Nervana Engine Delivers Deep Learning at Ludicrous Speed!

Home / Articles / External Non-Government


February 16, 2018 | Originally published by Date Line: February 16 on

Nervana is currently developing the Nervana Engine, an application specific integrated circuit (ASIC) that is custom-designed and optimized for deep learning.

Training a deep neural network involves many compute-intensive operations, including matrix multiplication of tensors and convolution. Graphics processing units (GPUs) are more well-suited to these operations than CPUs since GPUs were originally designed for video games in which the movement of on-screen objects is governed by vectors and linear algebra. As a result, GPUs have become the go-to computing platform for deep learning. But there is much room for improvement — because the numeric precision, control logic, caches, and other architectural elements of GPUs were optimized for video games, not deep learning.

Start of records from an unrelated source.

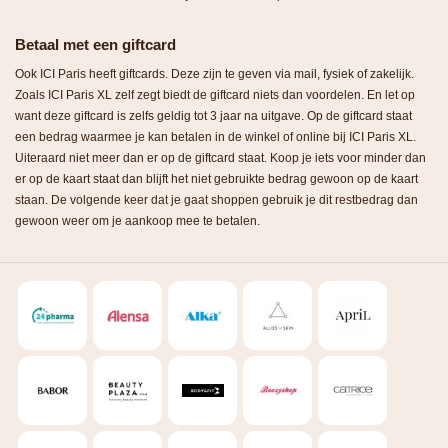
Betaal met een giftcard
Ook ICI Paris heeft giftcards. Deze zijn te geven via mail, fysiek of zakelijk.
Zoals ICI Paris XL zelf zegt biedt de giftcard niets dan voordelen. En let op
want deze giftcard is zelfs geldig tot 3 jaar na uitgave. Op de giftcard staat
een bedrag waarmee je kan betalen in de winkel of online bij ICI Paris XL.
Uiteraard niet meer dan er op de giftcard staat. Koop je iets voor minder dan
er op de kaart staat dan blijft het niet gebruikte bedrag gewoon op de kaart
staan. De volgende keer dat je gaat shoppen gebruik je dit restbedrag dan
gewoon weer om je aankoop mee te betalen.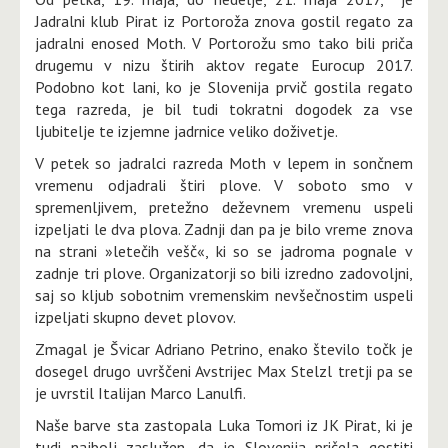
Jadralni klub Pirat iz Portoroža znova gostil regato za
jadralni enosed Moth. V Portorožu smo tako bili priča
drugemu v nizu štirih aktov regate Eurocup 2017.
Podobno kot lani, ko je Slovenija prvič gostila regato
tega razreda, je bil tudi tokratni dogodek za vse
ljubitelje te izjemne jadrnice veliko doživetje.
V petek so jadralci razreda Moth v lepem in sončnem
vremenu odjadrali štiri plove. V soboto smo v
spremenljivem, pretežno deževnem vremenu uspeli
izpeljati le dva plova. Zadnji dan pa je bilo vreme znova
na strani »letečih vešč«, ki so se jadroma pognale v
zadnje tri plove. Organizatorji so bili izredno zadovoljni,
saj so kljub sobotnim vremenskim nevšečnostim uspeli
izpeljati skupno devet plovov.
Zmagal je Švicar Adriano Petrino, enako število točk je
dosegel drugo uvrščeni Avstrijec Max Stelzl tretji pa se
je uvrstil Italijan Marco Lanulfi.
Naše barve sta zastopala Luka Tomori iz JK Pirat, ki je
tudi najbolj zaslužen, da je Slovenija pričela gostiti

As authors of the world’s fastest GPU kernels for deep learning, Nervana understands these limitations better than anyone, and knows how to address them most effectively. When designing the Nervana Engine, we threw out the GPU paradigm and started fresh. We analyzed the most popular deep neural networks and determined the best architecture for their key operations. We even analyzed and optimized our core numerical format and created FlexPoint™, which maximizes the precision that can be stored within 16 bits, enabling the perfect combination of high memory bandwidth and algorithmic performance. Then we added enough flexibility to ensure that our architecture is “future proof.” The Nervana Engine includes everything needed for deep learning and nothing more, ensuring that Nervana will remain the world’s fastest deep learning platform. So … are you ready for deep learning at ludicrous speed?!